== PASSAGE SHOWN ==
*** Begin section ***

One area that gets side-affected by this is idle kernel culling since the kernel’s last activity is stored in the EG process. This is why sticky sessions are critical since a kernel’s management should only switch servers if the original server has gone down. If idle culling is enabled, then this implies the idle periods would reset when the kernel switches servers - which is probably correct since the new server doesn’t load the kernel’s session state unless there’s activity against it. Where idle culling would fail to behave is if the idle timeout were to occur after the server has died but before the kernel got loaded by another instance. In these cases, the kernel would not be culled.

Thank you for looking into this! It’s an extremely important topic - one that larger installations can definitely benefit from.

1 Like

@kevin-bates thanks for your response! I cannot answer to everything because I didn’t have enough time to read and come up with the ideas, but I can say that I used notebook and jupyter_client you shared. It was perfectly working before scalability test. Let me answer to the rest of starvation issue tomorrow ;). I don’t know about other platforms, but threading might not be a solution for starvation. The processes should be isolated!

well… as for the code snippet, my concerns to make it public are how many concurrent kernel starts are appropriate, whether it is okay to just print hello rather than keeping websocket session for longer time. Moreover, as for the scalablity or stress test, I think we need more results than Paas/Fail that unittest library provides, for example response time, and requests per seconds. I’m considering Locust tool or JMeter for it, but nothing has been fixed.

By the way It is a great news to know you think this is important as well!

thanks for your interest!

1 Like

FYI, launching 30 JVMs for spark-submit was the load in the EG pod.

Thanks for your responses - I know it’s a lot (that’s the way I tend to roll - unfortunately).

ok - I’m not surprised by your starvation comment then. The idea behind k8s is that each kernel run in its own pod - otherwise there’s no difference between notebook usages where kernel resources are locally consumed - and spark drivers consume lots of resources.

Would it be possible to try the scale test using kernelspecs configured with KubernetesProcessProxy? The gating factor for that should be your k8s cluster (rather than the EG pod/namespace/node limits).

*** End section ***

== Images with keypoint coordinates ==
*** Begin section ***

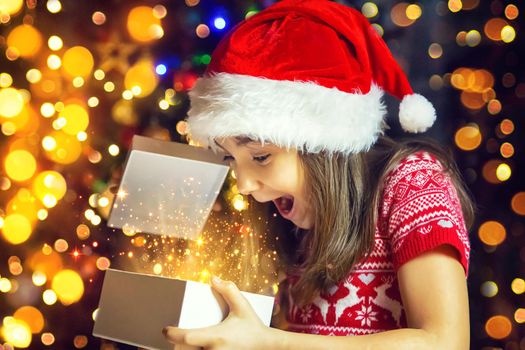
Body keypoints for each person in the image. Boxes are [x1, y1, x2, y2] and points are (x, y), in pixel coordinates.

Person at [163, 0, 474, 348]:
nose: (245, 184)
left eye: (261, 156)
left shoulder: (413, 182)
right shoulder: (296, 227)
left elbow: (445, 341)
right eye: (231, 160)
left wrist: (268, 342)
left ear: (322, 144)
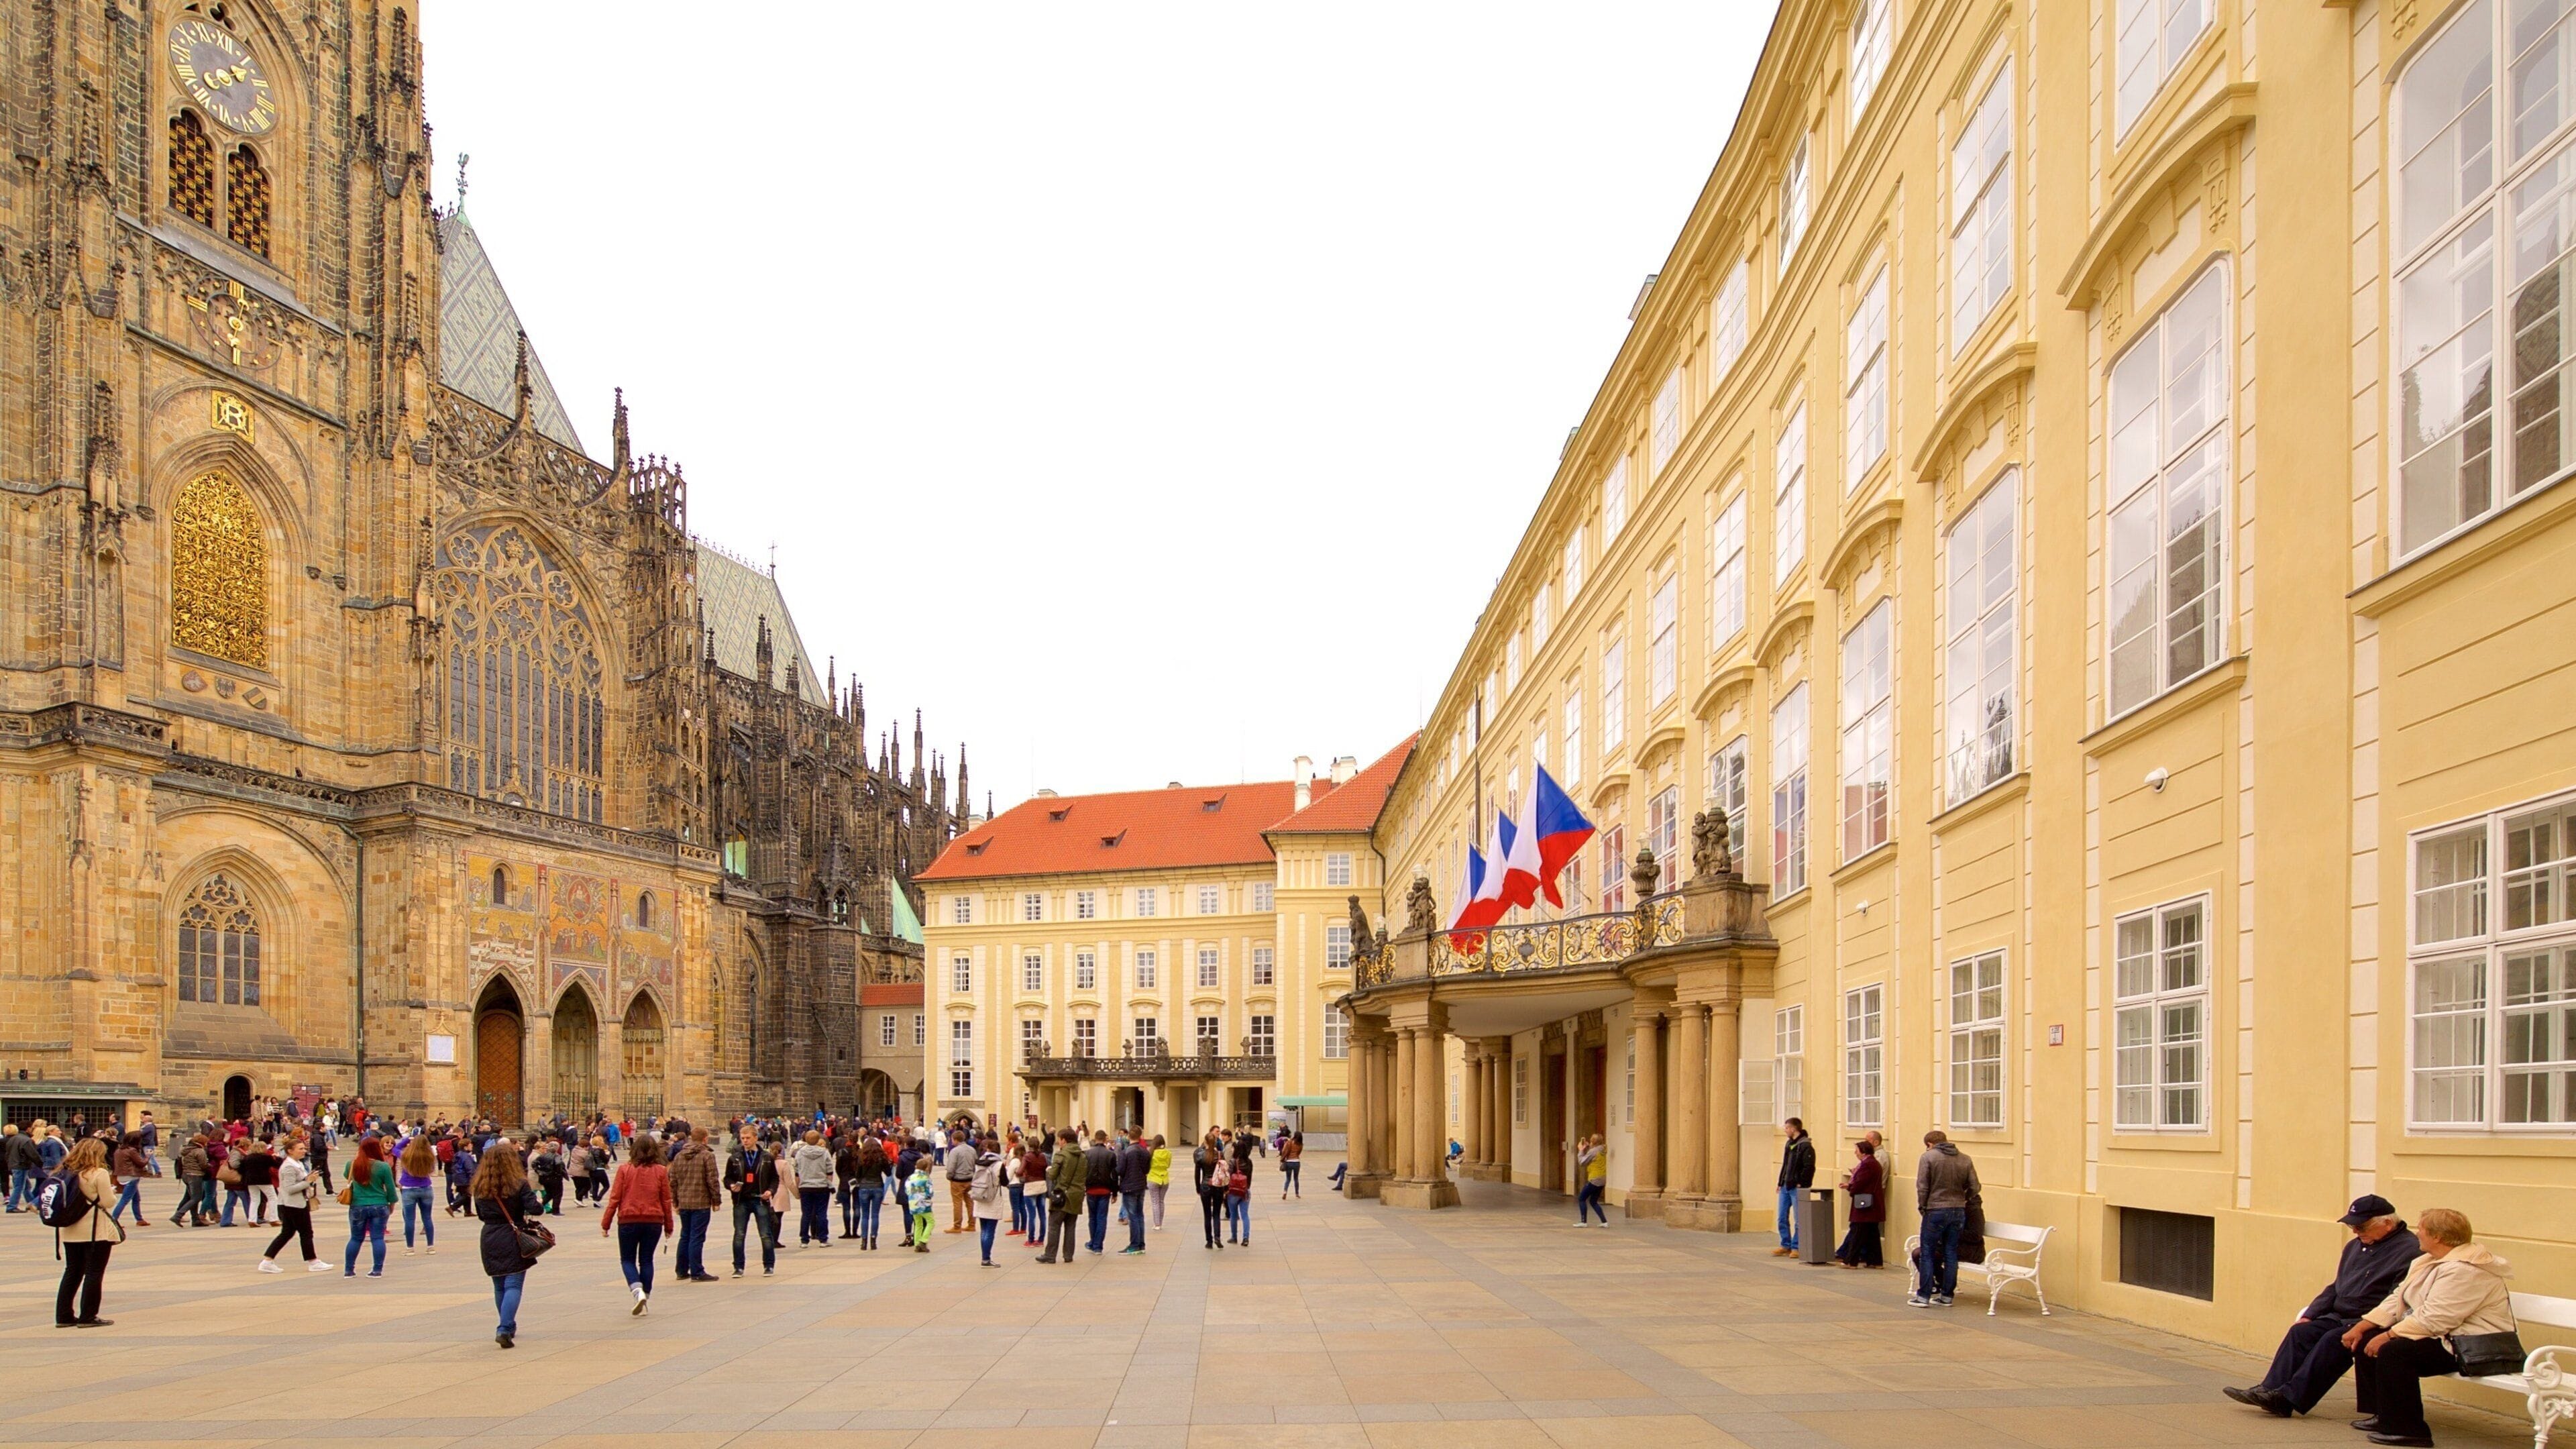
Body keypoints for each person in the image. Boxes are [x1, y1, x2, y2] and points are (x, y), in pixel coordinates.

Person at [2222, 1194, 2424, 1418]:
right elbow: (2337, 1286)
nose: (2355, 1231)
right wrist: (2311, 1314)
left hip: (2368, 1320)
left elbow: (2397, 1299)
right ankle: (2268, 1389)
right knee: (2301, 1332)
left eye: (2361, 1226)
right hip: (2340, 1314)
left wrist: (2366, 1324)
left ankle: (2288, 1399)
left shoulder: (2410, 1250)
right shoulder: (2355, 1246)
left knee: (2333, 1340)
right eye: (2352, 1226)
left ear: (2387, 1223)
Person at [2342, 1208, 2518, 1448]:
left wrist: (2389, 1335)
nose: (2417, 1234)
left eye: (2422, 1229)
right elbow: (2398, 1298)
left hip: (2472, 1346)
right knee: (2367, 1339)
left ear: (2438, 1237)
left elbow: (2437, 1318)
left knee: (2394, 1352)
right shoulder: (2428, 1261)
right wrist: (2363, 1326)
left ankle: (2409, 1431)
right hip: (2446, 1338)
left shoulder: (2467, 1270)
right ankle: (2384, 1414)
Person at [472, 1142, 547, 1349]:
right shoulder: (519, 1184)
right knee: (513, 1284)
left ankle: (508, 1325)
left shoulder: (480, 1186)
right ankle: (504, 1328)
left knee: (499, 1285)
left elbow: (481, 1215)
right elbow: (535, 1209)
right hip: (513, 1235)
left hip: (490, 1235)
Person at [600, 1133, 675, 1316]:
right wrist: (669, 1225)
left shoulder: (625, 1170)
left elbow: (615, 1198)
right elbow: (666, 1200)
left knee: (627, 1259)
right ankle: (645, 1296)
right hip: (653, 1220)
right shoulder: (660, 1171)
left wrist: (606, 1223)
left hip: (629, 1219)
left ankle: (636, 1290)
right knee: (647, 1260)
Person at [51, 1136, 122, 1328]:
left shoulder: (64, 1172)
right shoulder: (98, 1173)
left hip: (70, 1228)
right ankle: (88, 1315)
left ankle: (64, 1315)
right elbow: (108, 1202)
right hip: (94, 1230)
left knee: (72, 1272)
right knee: (94, 1272)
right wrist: (112, 1193)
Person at [1908, 1130, 1979, 1307]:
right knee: (1951, 1253)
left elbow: (1922, 1186)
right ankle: (1947, 1296)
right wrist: (1963, 1198)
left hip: (1935, 1208)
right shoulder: (1965, 1159)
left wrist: (1923, 1206)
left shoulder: (1928, 1157)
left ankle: (1923, 1296)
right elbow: (1975, 1186)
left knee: (1927, 1252)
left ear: (1930, 1144)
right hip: (1958, 1210)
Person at [257, 1136, 328, 1272]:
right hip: (293, 1204)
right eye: (300, 1149)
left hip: (294, 1203)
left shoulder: (297, 1163)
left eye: (304, 1148)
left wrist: (309, 1179)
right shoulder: (289, 1167)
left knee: (287, 1233)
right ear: (290, 1151)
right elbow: (289, 1189)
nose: (304, 1151)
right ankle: (313, 1261)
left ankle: (267, 1261)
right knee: (306, 1232)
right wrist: (308, 1181)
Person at [724, 1128, 780, 1277]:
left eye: (748, 1138)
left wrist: (770, 1191)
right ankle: (738, 1266)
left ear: (756, 1138)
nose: (745, 1141)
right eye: (743, 1138)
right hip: (741, 1200)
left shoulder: (767, 1157)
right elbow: (727, 1178)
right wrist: (731, 1185)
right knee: (739, 1234)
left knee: (765, 1234)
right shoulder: (735, 1158)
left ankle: (769, 1265)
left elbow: (774, 1178)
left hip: (760, 1199)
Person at [669, 1126, 721, 1284]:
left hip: (684, 1202)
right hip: (701, 1202)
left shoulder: (679, 1156)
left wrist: (675, 1201)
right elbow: (712, 1180)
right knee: (697, 1237)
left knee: (685, 1235)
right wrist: (716, 1200)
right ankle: (697, 1271)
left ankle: (681, 1270)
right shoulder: (707, 1156)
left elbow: (673, 1181)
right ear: (705, 1139)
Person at [343, 1136, 396, 1277]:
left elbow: (346, 1176)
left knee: (355, 1238)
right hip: (379, 1204)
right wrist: (392, 1204)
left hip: (358, 1205)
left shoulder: (352, 1164)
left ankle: (349, 1270)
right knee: (377, 1238)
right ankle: (377, 1270)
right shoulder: (383, 1166)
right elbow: (391, 1189)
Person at [1831, 1139, 1886, 1269]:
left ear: (1863, 1152)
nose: (1855, 1153)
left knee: (1857, 1232)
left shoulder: (1867, 1165)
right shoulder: (1873, 1163)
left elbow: (1860, 1183)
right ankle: (1875, 1261)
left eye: (1857, 1151)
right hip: (1873, 1204)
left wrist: (1851, 1188)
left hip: (1865, 1205)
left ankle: (1851, 1261)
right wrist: (1850, 1185)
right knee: (1872, 1234)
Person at [1772, 1117, 1814, 1256]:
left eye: (1786, 1128)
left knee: (1799, 1219)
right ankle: (1785, 1244)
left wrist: (1802, 1182)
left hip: (1796, 1187)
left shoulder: (1805, 1146)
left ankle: (1797, 1246)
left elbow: (1809, 1167)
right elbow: (1785, 1165)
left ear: (1793, 1129)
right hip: (1786, 1185)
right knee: (1782, 1217)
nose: (1785, 1130)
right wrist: (1780, 1182)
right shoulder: (1789, 1144)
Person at [395, 1133, 437, 1254]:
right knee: (427, 1218)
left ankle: (410, 1248)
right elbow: (432, 1170)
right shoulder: (430, 1156)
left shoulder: (406, 1155)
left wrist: (406, 1140)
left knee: (410, 1219)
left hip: (409, 1188)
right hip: (426, 1187)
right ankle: (430, 1246)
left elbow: (395, 1149)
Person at [791, 1129, 833, 1246]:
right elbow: (830, 1171)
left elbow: (797, 1172)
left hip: (805, 1186)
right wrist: (829, 1184)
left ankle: (804, 1240)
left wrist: (798, 1187)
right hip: (821, 1186)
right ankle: (823, 1239)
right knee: (822, 1213)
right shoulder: (825, 1153)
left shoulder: (800, 1153)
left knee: (806, 1214)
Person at [969, 1135, 1007, 1267]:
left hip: (980, 1196)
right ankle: (986, 1258)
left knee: (984, 1230)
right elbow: (1005, 1182)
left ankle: (984, 1257)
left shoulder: (979, 1162)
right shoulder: (999, 1164)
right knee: (990, 1231)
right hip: (993, 1198)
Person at [1081, 1130, 1117, 1254]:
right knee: (1102, 1218)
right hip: (1105, 1190)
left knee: (1092, 1218)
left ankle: (1093, 1242)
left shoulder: (1087, 1154)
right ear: (1105, 1139)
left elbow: (1083, 1172)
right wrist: (1115, 1192)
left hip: (1091, 1190)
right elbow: (1114, 1175)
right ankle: (1098, 1246)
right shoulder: (1110, 1155)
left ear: (1095, 1138)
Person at [109, 1133, 155, 1227]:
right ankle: (113, 1220)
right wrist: (148, 1156)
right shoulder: (132, 1150)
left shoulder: (119, 1150)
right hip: (131, 1176)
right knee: (125, 1200)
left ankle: (139, 1219)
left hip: (121, 1175)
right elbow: (141, 1163)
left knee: (136, 1199)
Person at [851, 1135, 890, 1250]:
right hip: (878, 1186)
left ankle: (864, 1241)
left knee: (865, 1215)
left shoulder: (862, 1157)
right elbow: (888, 1173)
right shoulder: (881, 1157)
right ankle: (873, 1240)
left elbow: (858, 1174)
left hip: (864, 1187)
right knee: (875, 1215)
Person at [1193, 1131, 1228, 1250]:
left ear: (1205, 1142)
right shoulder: (1220, 1154)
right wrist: (1226, 1188)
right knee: (1217, 1213)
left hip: (1205, 1185)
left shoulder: (1200, 1155)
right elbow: (1224, 1172)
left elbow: (1197, 1174)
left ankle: (1209, 1241)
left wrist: (1198, 1188)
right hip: (1217, 1186)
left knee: (1207, 1214)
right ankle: (1217, 1237)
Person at [945, 1128, 977, 1234]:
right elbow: (975, 1164)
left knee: (957, 1203)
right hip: (970, 1179)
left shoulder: (955, 1151)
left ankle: (957, 1226)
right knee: (970, 1202)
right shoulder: (972, 1150)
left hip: (958, 1180)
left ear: (955, 1140)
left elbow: (951, 1167)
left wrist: (949, 1177)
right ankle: (972, 1224)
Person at [903, 1151, 936, 1254]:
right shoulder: (926, 1178)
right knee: (931, 1222)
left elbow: (907, 1190)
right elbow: (930, 1192)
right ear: (926, 1168)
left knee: (918, 1224)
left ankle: (917, 1243)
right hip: (923, 1203)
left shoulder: (910, 1178)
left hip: (913, 1202)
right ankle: (923, 1241)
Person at [4, 1122, 41, 1212]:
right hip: (21, 1165)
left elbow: (8, 1154)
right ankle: (12, 1206)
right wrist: (41, 1164)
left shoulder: (13, 1139)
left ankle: (32, 1203)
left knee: (26, 1187)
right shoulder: (26, 1140)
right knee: (19, 1187)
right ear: (28, 1129)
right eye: (31, 1128)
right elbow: (33, 1155)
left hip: (15, 1165)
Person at [1574, 1134, 1609, 1226]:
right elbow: (1594, 1153)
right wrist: (1589, 1146)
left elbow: (1582, 1162)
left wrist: (1581, 1150)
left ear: (1593, 1141)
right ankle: (1604, 1222)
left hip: (1594, 1179)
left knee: (1582, 1198)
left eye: (1591, 1140)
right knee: (1593, 1201)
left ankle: (1583, 1222)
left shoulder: (1593, 1151)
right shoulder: (1603, 1149)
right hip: (1602, 1179)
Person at [1224, 1137, 1253, 1245]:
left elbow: (1228, 1176)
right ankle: (1246, 1238)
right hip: (1245, 1191)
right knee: (1245, 1215)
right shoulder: (1249, 1162)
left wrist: (1226, 1190)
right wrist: (1247, 1188)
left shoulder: (1233, 1162)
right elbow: (1249, 1177)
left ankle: (1234, 1237)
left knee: (1233, 1215)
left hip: (1233, 1192)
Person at [1146, 1134, 1172, 1228]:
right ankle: (1160, 1223)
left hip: (1153, 1177)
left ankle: (1157, 1224)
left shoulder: (1151, 1153)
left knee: (1155, 1202)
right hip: (1164, 1178)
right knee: (1161, 1201)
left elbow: (1147, 1165)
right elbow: (1168, 1165)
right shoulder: (1168, 1153)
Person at [1279, 1132, 1302, 1199]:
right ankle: (1297, 1194)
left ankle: (1285, 1191)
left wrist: (1283, 1158)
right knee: (1296, 1178)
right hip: (1297, 1162)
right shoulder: (1300, 1144)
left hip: (1289, 1162)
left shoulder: (1289, 1142)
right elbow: (1299, 1153)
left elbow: (1284, 1151)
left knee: (1288, 1179)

*** End section ***

== WHAT YOU WILL DO ==
Copy the stretch of the kernel scalability thread from "well… as for" through "the EG pod.", changing "concurrent" to "simultaneous".

== PROBLEM SOLUTION ==
well… as for the code snippet, my concerns to make it public are how many simultaneous kernel starts are appropriate, whether it is okay to just print hello rather than keeping websocket session for longer time. Moreover, as for the scalablity or stress test, I think we need more results than Paas/Fail that unittest library provides, for example response time, and requests per seconds. I’m considering Locust tool or JMeter for it, but nothing has been fixed.

By the way It is a great news to know you think this is important as well!

thanks for your interest!

1 Like

FYI, launching 30 JVMs for spark-submit was the load in the EG pod.